A rotina tece véus em meu olhar que tudo o que vejo
é trabalho e preocupação. São contas a pagar, horários a cumprir, compromissos
a honrar. E os ponteiros do relógio são flechas apontadas para mim que me
apressam a chegar ao fim do dia com o dever cumprido. Dentro do escritório eu
não vejo através da janela o que há lá fora, apenas papéis, números, cifras.
Não vejo o cumprimento do sol em reverência a mais um dia que ganho, não vejo o
aceno das flores nos canteiros a encantar minha passada, não vejo a dança das
folhas das árvores, das nuvens, das estrelas, do vento, da chuva a embalar minhas
horas. Não vejo aos outros. Não vejo sequer a mim mesmo. E quando estou assim,
cego, só há um remédio: fugir do corre-corre da cidade e me exilar, mesmo que
apenas por uma tarde de domingo, na paz do campo.

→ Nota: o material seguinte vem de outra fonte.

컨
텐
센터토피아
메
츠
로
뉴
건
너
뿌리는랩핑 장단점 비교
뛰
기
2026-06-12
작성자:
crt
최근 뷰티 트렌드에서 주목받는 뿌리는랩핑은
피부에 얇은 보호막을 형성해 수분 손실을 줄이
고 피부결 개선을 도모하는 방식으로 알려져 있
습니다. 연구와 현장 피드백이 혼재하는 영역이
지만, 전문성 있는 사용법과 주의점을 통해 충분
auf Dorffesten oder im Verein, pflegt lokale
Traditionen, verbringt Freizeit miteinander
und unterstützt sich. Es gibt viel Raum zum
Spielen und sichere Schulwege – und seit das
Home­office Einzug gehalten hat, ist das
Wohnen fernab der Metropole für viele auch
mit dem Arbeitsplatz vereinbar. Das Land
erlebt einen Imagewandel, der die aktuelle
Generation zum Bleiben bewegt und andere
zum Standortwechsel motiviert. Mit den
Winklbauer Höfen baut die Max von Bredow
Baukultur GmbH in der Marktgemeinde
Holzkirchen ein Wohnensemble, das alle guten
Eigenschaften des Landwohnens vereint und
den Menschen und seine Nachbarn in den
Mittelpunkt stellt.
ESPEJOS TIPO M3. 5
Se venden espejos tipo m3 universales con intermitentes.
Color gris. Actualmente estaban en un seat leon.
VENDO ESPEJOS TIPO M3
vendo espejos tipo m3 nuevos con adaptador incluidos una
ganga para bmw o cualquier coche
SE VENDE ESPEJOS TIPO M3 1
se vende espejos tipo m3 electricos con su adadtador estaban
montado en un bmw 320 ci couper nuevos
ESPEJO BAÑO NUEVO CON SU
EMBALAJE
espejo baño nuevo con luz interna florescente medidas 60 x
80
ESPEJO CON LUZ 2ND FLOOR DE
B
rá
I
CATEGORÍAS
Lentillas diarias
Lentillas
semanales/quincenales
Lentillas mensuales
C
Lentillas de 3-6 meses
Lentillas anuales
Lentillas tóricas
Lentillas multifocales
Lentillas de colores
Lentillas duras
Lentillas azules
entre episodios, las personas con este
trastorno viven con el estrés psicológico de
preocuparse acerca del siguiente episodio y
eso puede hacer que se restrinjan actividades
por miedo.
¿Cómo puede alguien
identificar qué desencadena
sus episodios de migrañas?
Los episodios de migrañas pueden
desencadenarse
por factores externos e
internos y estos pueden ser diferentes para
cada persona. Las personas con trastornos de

É lá fora que eu me vejo por dentro. Vejo a
imensidão dos verdes campos da alma, do horizonte por ser descoberto. Vejo o
coração em flor prenunciando a primavera do amor. Vejo-me flutuar ao sabor do
ar puro, manso, fresco e adocicado do interior. Vejo-me beber da água
cristalina da cacimba da amizade verdadeira, do sorriso franco, da humildade,
da fé, da confiança, da sinceridade. Vejo-me comer dos frutos da terra – a mão
de Deus e Sua generosidade. Vejo-me a aprender com os animais, com a natureza,
e com as coisas simples, que são as mais importantes.
Sempre que a cidade me cega, eu abro os olhos no
campo. É lá fora que eu me vejo por dentro.